Advertised on Instagram by organizers and graduating Venice seniors Cailee Grayhorse-Pupecki and Mya Edwards, this year’s graduating class wanted to tip their caps (as in, their graduation caps) off to George Floyd, the unarmed black man that was killed by police in Minneapolis only two weeks ago.
“Organizing this was out of necessity,” Grayhorse-Pupecki said. “I really hope that some change, some real change, comes out of this. [The situation] is not fair.”
At the protest, both organizers gave impassioned speeches that wowed the crowd of 50 or so students, parents, community organizers, and teachers.
In part of her speech, Grayhorse-Pupecki addressed how the COVID-19 pandemic has affected Venice students’ activism, saying that, “[Venice students] may not have been able to walk the stage this year, but we have an oasis of time [to fight for justice]. We stand here for those who did not get to graduate.”
Grayhorse-Pupecki also stressed the importance of equality in all sectors that have historically oppressed black and brown people, especially in education. She additionally cited her distaste with the overwhelming funding and presence of school policing.
Grayhorse-Pupecki, who herself is a mix of Native American, Black, Irish, German, and Italian, also highlighted how Venice High School is a model for the diversity and acceptance that should be observed around the nation.
“We are an amazing melting pot,” Grayhorse-Pupecki said. “We stand for unity, friendship, and loyalty. We are so lucky to be at a school that’s so mixed up. One love, one heart, we’re all in this together; let’s push forward right here.”
Edwards, the protest’s other organizer, gave an equally moving speech about the importance of changing policing as we know it today. She called for the defunding of police, especially LAUSD school police, who, according to her, are the most funded school police department in the country.
In place of the $80 million the school police department receives in funding every year from LAUSD, Edwards hopes that this money is instead allocated to in-person support services such as college and mental health counselors and nurses, among others.
Edwards leads the Venice High School chapter of Students Deserve LA, an organization which strives to enact real change within schools for students, by students.
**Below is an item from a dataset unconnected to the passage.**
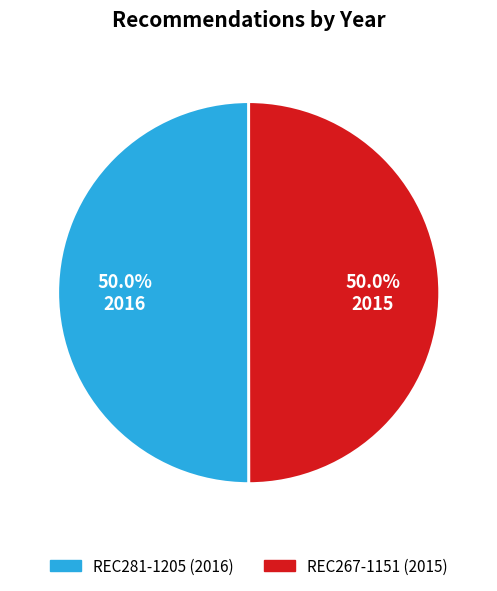

Approximately how many times larger is the value at REC267-1151 compared to REC281-1205?

1.0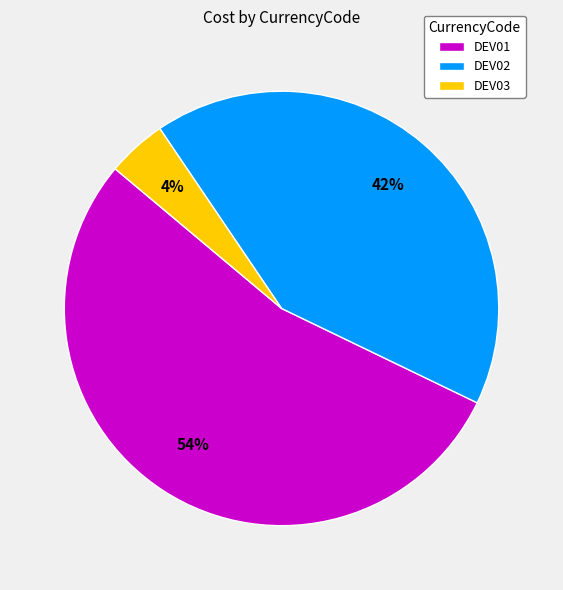

Count the number of slices in the pie.

3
Edwards and other members of Students Deserve LA have created a survey for LAUSD students to express their opinions on the defunding of the police.
In the Venice community, there have been a variety of demonstrations tied to Floyd’s death, but the one at Venice High School was the first to be entirely student-led and organized in the area.
The peace observed at the protest was something that was positively responded to by the community, which was an aspect of the protest that Grayhorse-Pupecki and Edwards emphasized heavily. In their advertisement for the event, they described what they hoped to be “a peaceful, and I mean peaceful, protest.”
Music, popsicles, megaphones, and hugs were actions observed on Tuesday that were responded to by parades of honks from cars passing by.